TEKS LATIHAN:
Tuesday, February 2, 2010

Mendung, Matahari dan Sekaten

Mendung malam ini. Beberapa waktu ini mendung dan hujan memang mewarnai Jogja. Menyenangkan, karena itu berarti debu kemarau tak akan menyapa dalam beberapa waktu. Hmm, bagi sebagian tempat yang berdekatan dengan lapangan terbuka, debu musim kemarau menjadi momok tersendiri. Termasuk di wilayah seputaran Alun-Alun Utara Jogja. Bisa membayangkan, serbuan debu bergulung-gulung terseret angin seumpama gerak cepat barikade pasukan berkuda menyerbu musuhnya? Yang jelas cukup untuk membuat kita harus rela membersihkan berkali-kali ruangan yang terkena terjangannya.

Itu belum seberapa. Sempat hampir jatuh korban. Ceritanya ada pengendara sepeda motor yang melintas tepat ketika sang angin beraksi dengan tarian mistisnya. Celakanya, si pengendara sepeda motor malah takjub melihat aksi sang angin. Mungkin dia tidak pernah melihat gulungan debu yang berputar memilin naik ke atas dan dengan cepat meluncur ke samping membawa apapun yang tergulung bersamanya. Plastic, kertas dan berbagai benda ringan lainnya. Untung saja, meski terlambat pengendara sepeda motor itu masih sempat menguasai sepeda motornya yang sempat oleng. Jika tidak, seorang tukang becak pasti menjadi korbannya.

Jadi, musim penghujan yang menjelang adalah berita baik bagi saya dan warga seputaran Alun-Alun Utara lainnya. Meski untuk itu, saya harus menyiapkan diri untuk terbiasa melihat kilat dan gemuruh guruh menyapa alam (sttt… sejak kecil saya memang takut dengan dua tanda alam itu. Kata Ibu’, dulu waktu bayi saya sempat terjatuh karena kaget mendengar gelegar guruh dan petir yang menyambar pohon dekat rumah. Uh, sampai sekarang masih saja kerepotan menenangkan diri ketika dua tanda alam itu menyapa. Kalau dulu waktu kecil ada Bapak yang selalu mendekap saya. Lha sekarang sudah segedhe ini, mosok harus berlari ke Bapak. Akhirnya saya memilih untuk bersedekap dan komat-kamit baca doa. Tapi karena cara ini saya sering diledek teman-teman. Seperti dukun saja. Komat-kamit baca mantera nggak jelas. Biarlah, peduli amat. Toh mereka tidak ikut merasakan deg-deg serrrnya jantung dalam kondisi seperti itu).

CUPLIKAN DATA:
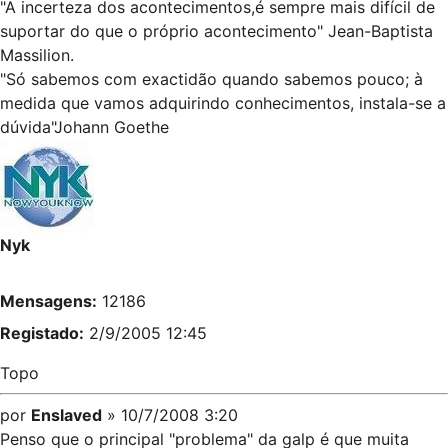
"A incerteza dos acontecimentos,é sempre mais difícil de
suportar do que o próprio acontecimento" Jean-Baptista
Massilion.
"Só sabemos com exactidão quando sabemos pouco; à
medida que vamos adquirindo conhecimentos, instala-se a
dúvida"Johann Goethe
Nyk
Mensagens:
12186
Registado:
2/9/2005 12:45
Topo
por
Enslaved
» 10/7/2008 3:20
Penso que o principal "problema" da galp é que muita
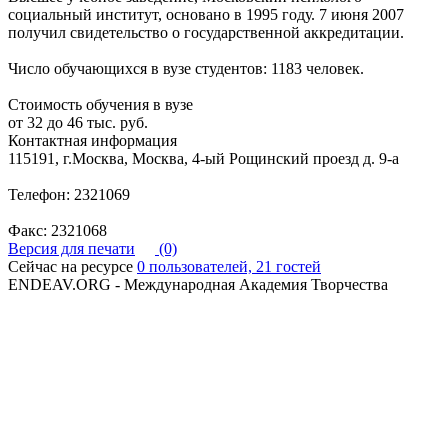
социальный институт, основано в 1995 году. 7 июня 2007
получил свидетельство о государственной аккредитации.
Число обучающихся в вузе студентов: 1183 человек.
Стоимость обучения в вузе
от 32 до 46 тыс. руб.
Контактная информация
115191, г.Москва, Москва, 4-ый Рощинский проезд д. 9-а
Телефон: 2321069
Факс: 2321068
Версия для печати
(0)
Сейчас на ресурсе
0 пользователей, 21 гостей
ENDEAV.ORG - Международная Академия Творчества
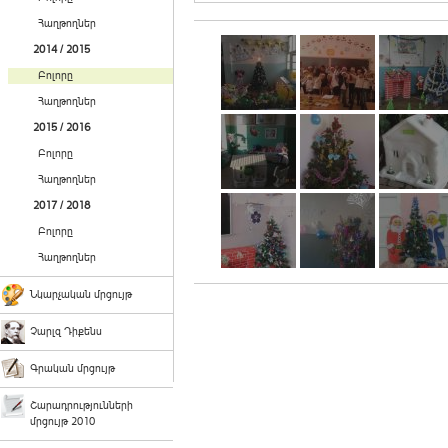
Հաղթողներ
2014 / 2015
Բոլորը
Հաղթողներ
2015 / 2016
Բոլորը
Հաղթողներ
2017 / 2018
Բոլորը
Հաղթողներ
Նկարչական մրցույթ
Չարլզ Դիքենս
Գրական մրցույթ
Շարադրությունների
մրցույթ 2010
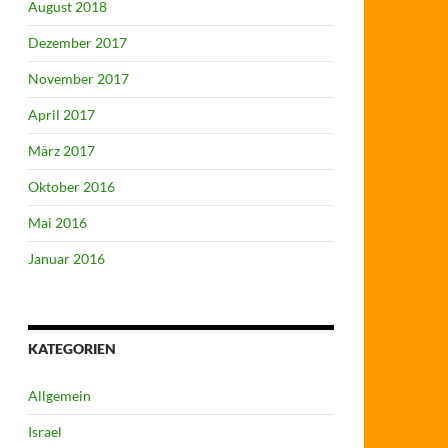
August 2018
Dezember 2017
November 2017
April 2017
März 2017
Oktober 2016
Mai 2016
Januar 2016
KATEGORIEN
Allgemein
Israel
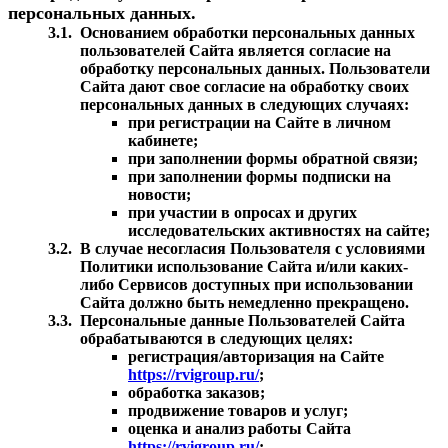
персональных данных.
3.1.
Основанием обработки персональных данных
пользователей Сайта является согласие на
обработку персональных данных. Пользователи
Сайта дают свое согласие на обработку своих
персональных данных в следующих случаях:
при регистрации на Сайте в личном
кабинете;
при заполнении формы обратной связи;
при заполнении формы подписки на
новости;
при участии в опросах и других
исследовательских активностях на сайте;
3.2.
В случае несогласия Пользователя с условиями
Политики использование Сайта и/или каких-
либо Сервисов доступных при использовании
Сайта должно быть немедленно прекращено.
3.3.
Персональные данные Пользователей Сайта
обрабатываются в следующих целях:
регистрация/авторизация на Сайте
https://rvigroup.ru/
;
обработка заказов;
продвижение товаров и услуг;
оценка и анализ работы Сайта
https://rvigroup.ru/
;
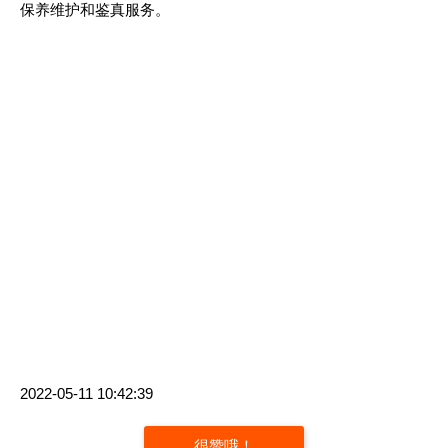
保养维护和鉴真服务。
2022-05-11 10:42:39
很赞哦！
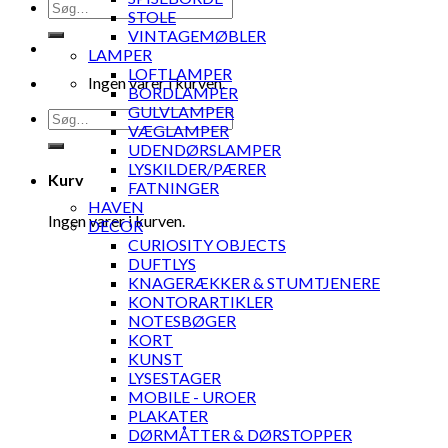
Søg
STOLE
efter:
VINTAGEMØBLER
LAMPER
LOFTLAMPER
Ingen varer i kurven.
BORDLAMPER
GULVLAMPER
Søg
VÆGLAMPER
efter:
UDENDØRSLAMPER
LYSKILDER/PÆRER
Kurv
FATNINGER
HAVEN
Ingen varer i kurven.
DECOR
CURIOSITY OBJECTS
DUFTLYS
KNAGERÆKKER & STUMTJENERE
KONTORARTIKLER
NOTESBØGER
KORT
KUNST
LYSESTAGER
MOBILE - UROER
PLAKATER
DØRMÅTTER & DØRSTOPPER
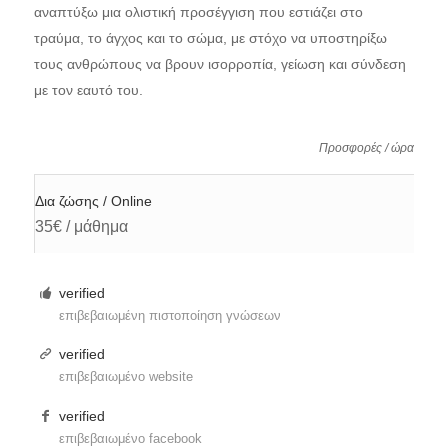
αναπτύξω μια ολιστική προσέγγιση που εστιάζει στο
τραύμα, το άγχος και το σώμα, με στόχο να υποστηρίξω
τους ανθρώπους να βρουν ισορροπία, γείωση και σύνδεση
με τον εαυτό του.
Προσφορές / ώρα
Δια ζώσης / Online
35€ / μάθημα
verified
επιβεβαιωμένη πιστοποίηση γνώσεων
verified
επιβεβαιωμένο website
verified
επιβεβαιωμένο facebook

INSTRUKSI KERJA 1: Kembalikan tanpa perubahan sepotong teks tentang mendung di Jogja: mulai dari kata-kata yang memuat "Mendung malam ini.", lalu berhenti sesudah "yang terkena terjangannya.".
INSTRUKSI KERJA 2:
Jawab pertanyaan berikut berdasarkan teks tentang mendung di Jogja.
(a) Di wilayah mana debu musim kemarau disebut menjadi momok?
(b) Siapa yang pasti menjadi korban jika pengendara sepeda motor tidak menguasai kendaraannya?
(c) Apa yang kini dipilih penulis saat kilat dan guruh datang?
INSTRUKSI KERJA 3: Sebutkan semua gejala cuaca yang disebut dalam teks tentang mendung di Jogja, tanpa nama musim.

JAWABAN 1:
Mendung malam ini. Beberapa waktu ini mendung dan hujan memang mewarnai Jogja. Menyenangkan, karena itu berarti debu kemarau tak akan menyapa dalam beberapa waktu. Hmm, bagi sebagian tempat yang berdekatan dengan lapangan terbuka, debu musim kemarau menjadi momok tersendiri. Termasuk di wilayah seputaran Alun-Alun Utara Jogja. Bisa membayangkan, serbuan debu bergulung-gulung terseret angin seumpama gerak cepat barikade pasukan berkuda menyerbu musuhnya? Yang jelas cukup untuk membuat kita harus rela membersihkan berkali-kali ruangan yang terkena terjangannya.

JAWABAN 2:
(a) Di wilayah seputaran Alun-Alun Utara Jogja.
(b) Seorang tukang becak.
(c) Bersedekap dan komat-kamit membaca doa.

JAWABAN 3: mendung, hujan, angin, kilat, guruh, petir